(Stored data entries)
** Begin **
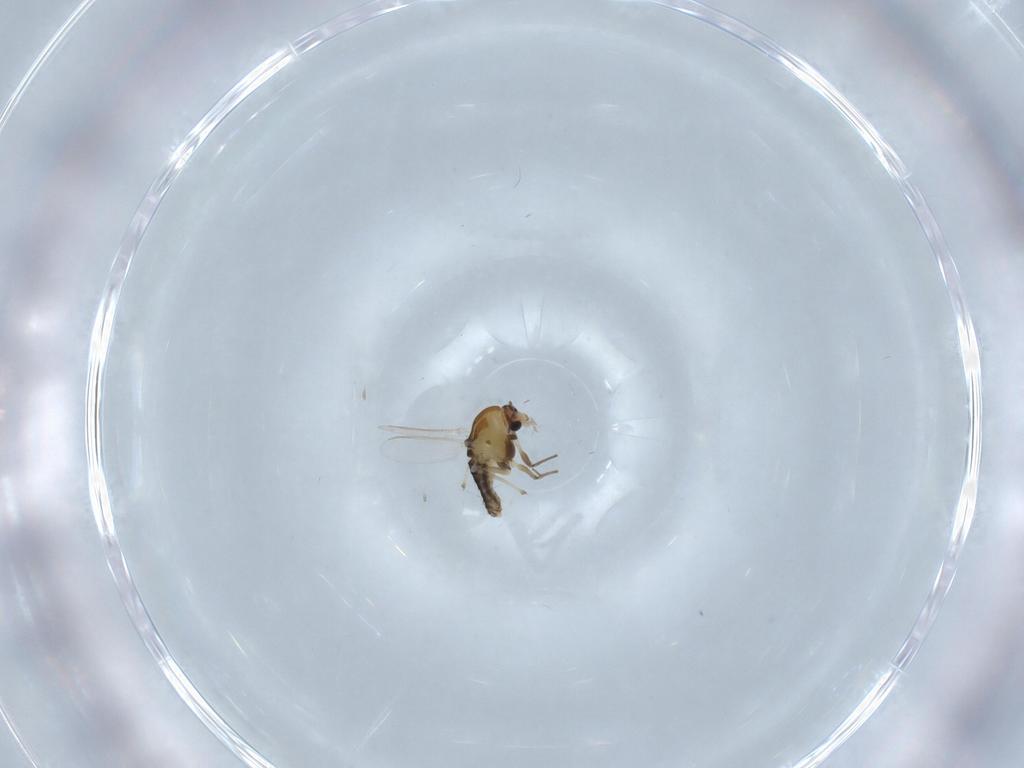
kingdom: Animalia
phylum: Arthropoda
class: Insecta
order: Diptera
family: Chironomidae
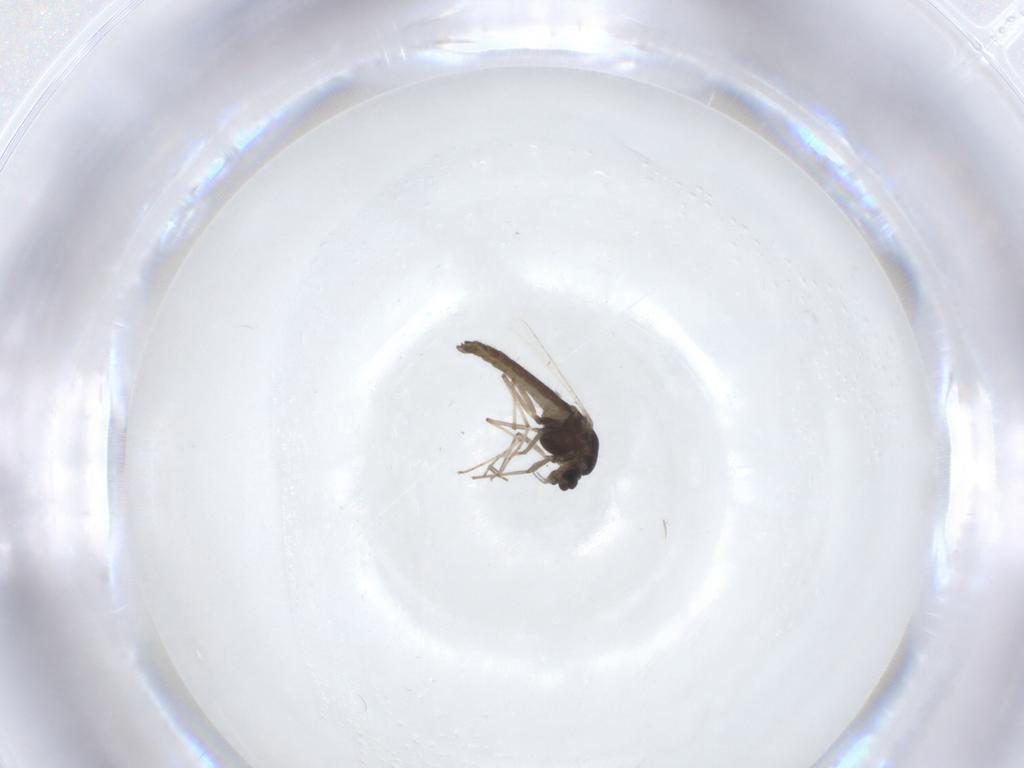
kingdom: Animalia
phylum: Arthropoda
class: Insecta
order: Diptera
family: Chironomidae
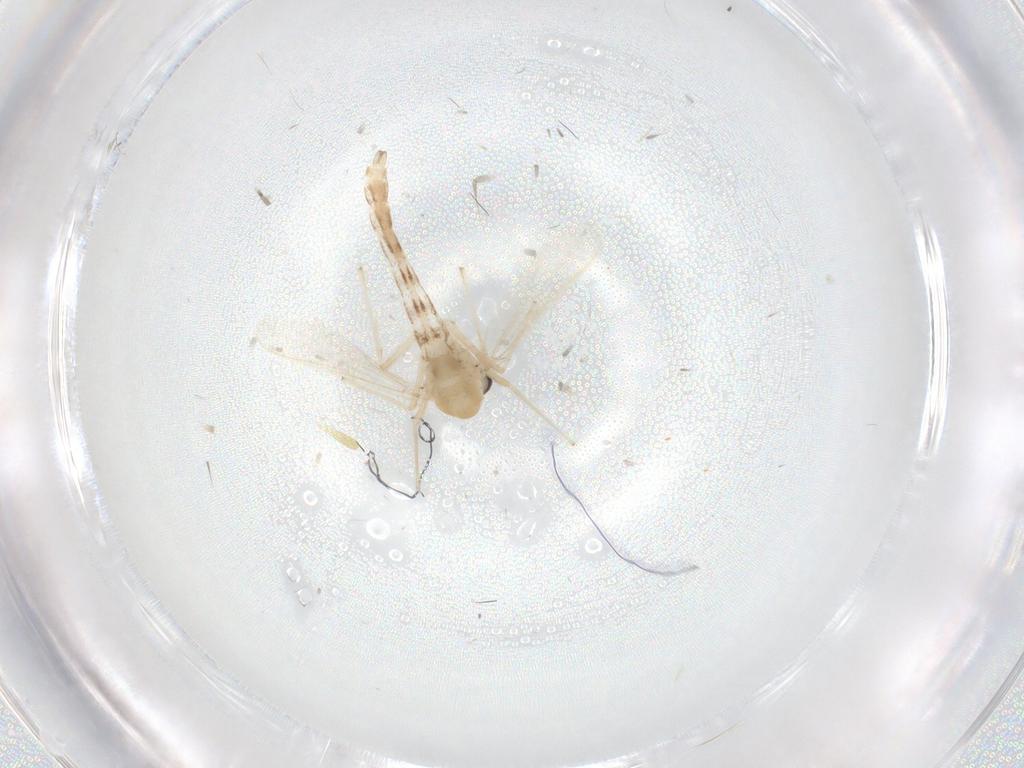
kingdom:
** End **
• _Work instructions_
Quote every line of text in the material above word for word, but leave out the pictures.

• _Task result_
kingdom: Animalia
phylum: Arthropoda
class: Insecta
order: Diptera
family: Chironomidae
kingdom: Animalia
phylum: Arthropoda
class: Insecta
order: Diptera
family: Chironomidae
kingdom:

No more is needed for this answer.